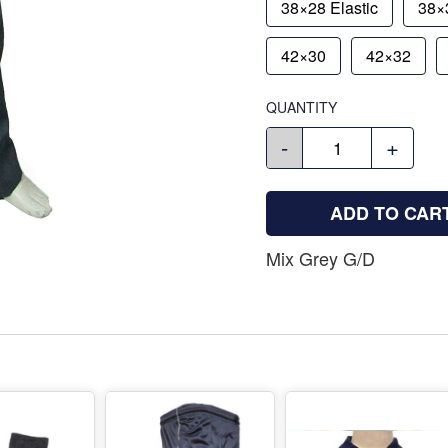
38×28 Elastic
38×3
42×30
42×32
QUANTITY
-
+
ADD TO CAR
Mix Grey G/D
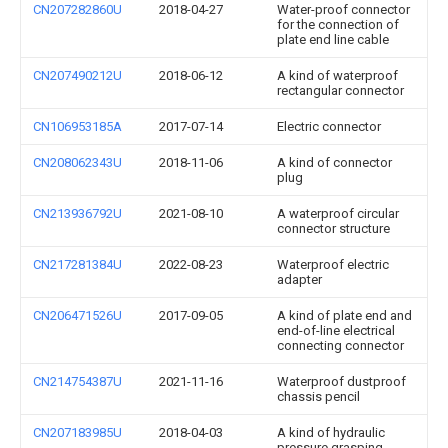
CN207282860U
2018-04-27
Water-proof connector
for the connection of
plate end line cable
CN207490212U
2018-06-12
A kind of waterproof
rectangular connector
CN106953185A
2017-07-14
Electric connector
CN208062343U
2018-11-06
A kind of connector
plug
CN213936792U
2021-08-10
A waterproof circular
connector structure
CN217281384U
2022-08-23
Waterproof electric
adapter
CN206471526U
2017-09-05
A kind of plate end and
end-of-line electrical
connecting connector
CN214754387U
2021-11-16
Waterproof dustproof
chassis pencil
CN207183985U
2018-04-03
A kind of hydraulic
pressure grasping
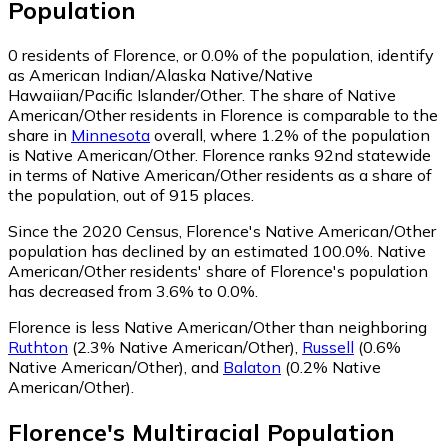
Population
0
residents of Florence, or 0.0% of the population, identify
as American Indian/Alaska Native/Native
Hawaiian/Pacific Islander/Other.
The share of Native
American/Other residents in Florence is comparable to the
share in
Minnesota
overall, where 1.2% of the population
is Native American/Other. Florence ranks 92nd statewide
in terms of Native American/Other residents as a share of
the population, out of 915 places.
Since the 2020 Census, Florence's Native American/Other
population has declined by an estimated 100.0%.
Native
American/Other residents' share of Florence's population
has decreased from 3.6% to 0.0%.
Florence is less Native American/Other than neighboring
Ruthton
(2.3% Native American/Other)
,
Russell
(0.6%
Native American/Other)
,
and
Balaton
(0.2% Native
American/Other)
.
Florence
's
Multiracial
Population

□ □ □ □ □

* _What the exercise asks_:
Note how many lines in the listing above contain the word "connector" and give only that number.

* _Answer to the exercise_:
6